Several architectures for big data analytics in IoT applications have been proposed. The authors of [3] provide a related review and propose an architecture where the data collected by sensors are stored in cloud databases, allowing large-scale data analytics methods to operate on them, using cluster computing frameworks, such as Apache Spark [13] and Hadoop [14]. The authors of [15] propose a framework for off-line and on-line analysis of IoT data of large volume and velocity, by computing model parameters off-line and using them for real-time analysis. The authors of [16] propose a 4-tier architecture, covering data generation by sensors, communication between sensors and gateways, data analysis using cluster computing, and finally data interpretation by human operators. Most big data analytics architectures in the IoT domain are concerned with handling the large volume and velocity of the produced data, without addressing the variety and heterogeneity in their semantics.
2.2 Semantic Interoperability
There is a large number of IoT platforms for managing devices and data, each using a different ontology to describe its semantics [17]. The SSN (Semantic Sensor Network) ontology [18] describes sensors in terms of their functionalities, measurements and deployments, although it has limitations regarding real-time data collection. The oneM2M ontology [19] has been supported by IoT standardization bodies, although it also has limitations in terms of contextual data annotation. The IoTivity platform [20] is based on the models of the Open Connectivity Foundation (OCF) [21], which aims at providing a common framework for communication among IoT devices and gateways. The OpenIoT ontology [22], utilized by the OPENIoT platform [23], is based on the SSN ontology and adds concepts related to IoT applications and testbeds. The IoT-Lite ontology [24], used by the FIWARE platform [25], is a recent attempt to collect existing concepts of the IoT domain in a common ontology. Ad-hoc data models have also been built for the purposes of various existing open-source IoT platforms, including sensiNact [26], universAAL [27], Sofia2 [28] and SENIORSome [29].
This abundance of IoT ontologies creates interoperability issues in large-scale applications, where IoT platforms with different ontologies must cooperate. Semantic interoperability ensures that all components have a common understanding of the meaning of the information being exchanged [30]. Attempts have been made to promote semantic interoperability by unifying existing ontologies. The SAREF (Smart Appliance REFerence) ontology [31] is such an attempt, unifying concepts from several ontologies in the smart appliances domain, in order to cover larger applications. The authors of [32] use the ontology interconnection methodology of [33], in order to unify existing ontologies in the IoT domain, within the context of the FIESTA-IoT European project [34].

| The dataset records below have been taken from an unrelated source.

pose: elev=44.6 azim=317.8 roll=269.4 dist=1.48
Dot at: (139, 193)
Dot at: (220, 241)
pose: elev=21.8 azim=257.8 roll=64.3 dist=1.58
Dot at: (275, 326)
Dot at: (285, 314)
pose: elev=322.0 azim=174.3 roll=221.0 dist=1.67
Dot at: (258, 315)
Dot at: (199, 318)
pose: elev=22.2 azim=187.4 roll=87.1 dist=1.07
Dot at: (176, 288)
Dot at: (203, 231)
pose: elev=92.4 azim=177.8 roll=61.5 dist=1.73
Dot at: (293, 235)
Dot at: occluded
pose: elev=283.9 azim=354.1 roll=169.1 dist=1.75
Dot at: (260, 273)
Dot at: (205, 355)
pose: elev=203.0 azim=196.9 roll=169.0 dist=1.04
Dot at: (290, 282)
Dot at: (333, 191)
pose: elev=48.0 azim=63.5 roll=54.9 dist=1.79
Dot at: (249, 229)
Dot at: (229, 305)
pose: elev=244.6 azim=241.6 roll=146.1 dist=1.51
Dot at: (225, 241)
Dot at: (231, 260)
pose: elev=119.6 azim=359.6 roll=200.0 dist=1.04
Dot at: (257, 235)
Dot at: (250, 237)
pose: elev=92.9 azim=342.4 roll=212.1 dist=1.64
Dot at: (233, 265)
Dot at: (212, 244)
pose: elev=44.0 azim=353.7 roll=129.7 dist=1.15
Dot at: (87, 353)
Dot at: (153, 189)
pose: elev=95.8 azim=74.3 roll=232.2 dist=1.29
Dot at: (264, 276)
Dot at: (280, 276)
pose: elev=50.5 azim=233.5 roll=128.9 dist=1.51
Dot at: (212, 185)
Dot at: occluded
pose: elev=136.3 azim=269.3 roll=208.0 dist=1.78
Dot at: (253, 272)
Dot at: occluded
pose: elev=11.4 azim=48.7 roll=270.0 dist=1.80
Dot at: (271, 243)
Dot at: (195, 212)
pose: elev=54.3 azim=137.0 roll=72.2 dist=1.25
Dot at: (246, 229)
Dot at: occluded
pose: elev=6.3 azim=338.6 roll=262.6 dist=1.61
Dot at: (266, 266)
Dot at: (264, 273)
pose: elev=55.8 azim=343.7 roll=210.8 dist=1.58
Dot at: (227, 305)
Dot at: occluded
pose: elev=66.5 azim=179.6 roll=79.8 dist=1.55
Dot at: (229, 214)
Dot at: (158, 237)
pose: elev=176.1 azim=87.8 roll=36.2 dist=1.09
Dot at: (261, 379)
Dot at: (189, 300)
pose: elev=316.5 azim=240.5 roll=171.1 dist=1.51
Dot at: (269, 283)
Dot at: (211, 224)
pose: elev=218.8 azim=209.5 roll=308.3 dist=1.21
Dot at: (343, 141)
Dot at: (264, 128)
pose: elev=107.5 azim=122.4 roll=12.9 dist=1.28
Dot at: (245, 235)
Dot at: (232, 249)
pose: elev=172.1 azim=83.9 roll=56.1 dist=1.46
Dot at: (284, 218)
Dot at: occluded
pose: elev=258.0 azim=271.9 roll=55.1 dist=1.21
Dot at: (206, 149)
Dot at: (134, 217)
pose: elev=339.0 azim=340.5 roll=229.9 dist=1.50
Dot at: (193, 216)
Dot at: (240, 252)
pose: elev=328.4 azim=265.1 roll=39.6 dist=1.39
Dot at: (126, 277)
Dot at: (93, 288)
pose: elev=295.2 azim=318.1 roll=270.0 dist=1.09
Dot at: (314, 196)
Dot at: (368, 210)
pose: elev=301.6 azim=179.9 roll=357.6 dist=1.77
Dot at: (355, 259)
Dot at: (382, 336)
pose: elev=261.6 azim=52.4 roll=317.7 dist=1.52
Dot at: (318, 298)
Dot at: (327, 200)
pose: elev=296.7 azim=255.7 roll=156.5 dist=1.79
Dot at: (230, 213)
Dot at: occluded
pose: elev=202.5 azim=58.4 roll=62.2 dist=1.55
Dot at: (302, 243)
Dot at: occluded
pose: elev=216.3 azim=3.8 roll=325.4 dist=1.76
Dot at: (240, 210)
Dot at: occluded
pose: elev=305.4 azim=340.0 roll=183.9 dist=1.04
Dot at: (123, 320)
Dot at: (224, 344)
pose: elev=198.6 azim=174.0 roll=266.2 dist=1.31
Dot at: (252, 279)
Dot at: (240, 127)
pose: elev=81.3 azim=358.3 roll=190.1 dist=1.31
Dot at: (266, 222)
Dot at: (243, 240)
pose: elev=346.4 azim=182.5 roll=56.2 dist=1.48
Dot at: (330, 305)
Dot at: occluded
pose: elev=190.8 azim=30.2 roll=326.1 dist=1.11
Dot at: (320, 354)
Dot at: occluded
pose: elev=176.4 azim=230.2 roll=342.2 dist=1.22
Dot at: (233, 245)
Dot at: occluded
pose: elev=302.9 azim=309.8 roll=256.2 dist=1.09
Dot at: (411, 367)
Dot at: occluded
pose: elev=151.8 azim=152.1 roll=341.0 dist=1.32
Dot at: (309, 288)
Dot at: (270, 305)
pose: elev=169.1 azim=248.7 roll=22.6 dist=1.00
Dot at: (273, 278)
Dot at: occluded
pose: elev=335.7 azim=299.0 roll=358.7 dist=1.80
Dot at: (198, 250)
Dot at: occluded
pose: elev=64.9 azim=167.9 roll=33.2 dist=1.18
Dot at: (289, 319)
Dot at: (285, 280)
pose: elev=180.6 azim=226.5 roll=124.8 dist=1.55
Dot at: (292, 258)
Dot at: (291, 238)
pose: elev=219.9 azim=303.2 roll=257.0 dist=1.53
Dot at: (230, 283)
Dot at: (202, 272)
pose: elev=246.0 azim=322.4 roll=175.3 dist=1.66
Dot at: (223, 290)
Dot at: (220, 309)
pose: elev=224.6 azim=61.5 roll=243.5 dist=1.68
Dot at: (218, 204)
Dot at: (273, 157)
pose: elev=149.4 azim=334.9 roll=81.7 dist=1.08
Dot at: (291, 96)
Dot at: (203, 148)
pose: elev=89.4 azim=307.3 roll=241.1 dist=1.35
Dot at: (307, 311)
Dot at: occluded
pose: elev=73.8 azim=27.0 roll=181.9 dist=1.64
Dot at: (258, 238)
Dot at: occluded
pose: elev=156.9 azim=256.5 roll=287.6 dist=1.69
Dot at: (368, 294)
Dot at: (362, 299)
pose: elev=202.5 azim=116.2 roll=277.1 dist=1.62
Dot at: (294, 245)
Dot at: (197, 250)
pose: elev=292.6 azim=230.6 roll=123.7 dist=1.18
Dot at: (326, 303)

The above review suggests that architectures for big data analytics in IoT systems do exist, but they focus on handling the large data volume and velocity, without addressing the heterogeneity of the available data models. Attempts to address heterogeneity are being made, but they are not targeted to providing a basis for large-scale data analytics methods. The current paper aims to contribute to this direction, by proposing an architecture for large-scale IoT data analytics, based on semantic interoperability across diverse IoT platforms.
3 The ACTIVAGE Data Analytics Architecture
The proposed architecture for large-scale data analytics is depicted in Fig. 1b. It is based on the structure of existing IoT frameworks, as depicted in Fig. 1a, forming a stack of layers ranging from the IoT devices at the bottom, towards data analytics and visualization at the top. However, instead of a single IoT platform to handle the devices at the bottom, there are now many platforms, each operating separately, with its own devices, data storage and component semantics. The following IoT platforms are considered in ACTIVAGE, although any number of platforms is supported: FIWARE [25], sensiNact [26], universAAL [27], IoTivity [20], Sofia2 [28], SENIORSome [29] and OPENIoT [23]. The next layer is the Semantic Interoperability Layer (SIL), which unifies the ontologies of the IoT platforms and offers common semantics for their components. The presence of the SIL eliminates any issues of compatibility between inter-platform hardware and software, as each platform manages its own hardware and software, in order to collect data. Interoperability in ACTIVAGE happens in a conceptual level, by ensuring the compatibility between different data representations, using the SIL semantic mappings. Above the SIL is the Data Lake, which, through its Data Integration Engine, directs the queries coming from the upper layers towards the SIL and collects the data retrieved from the IoT platforms. The Data Lake also contains a Metadata Storage component, for storing metadata (models, etc.) produced and needed by the data analytics methods. The Data Lake components are cloud-based, offering Web APIs for their usage. Based on the infrastructure of the SIL and the Data Lake, the top layers, data analytics and information visualization, can operate, extracting patterns and producing visualizations through Web APIs and graphical interfaces.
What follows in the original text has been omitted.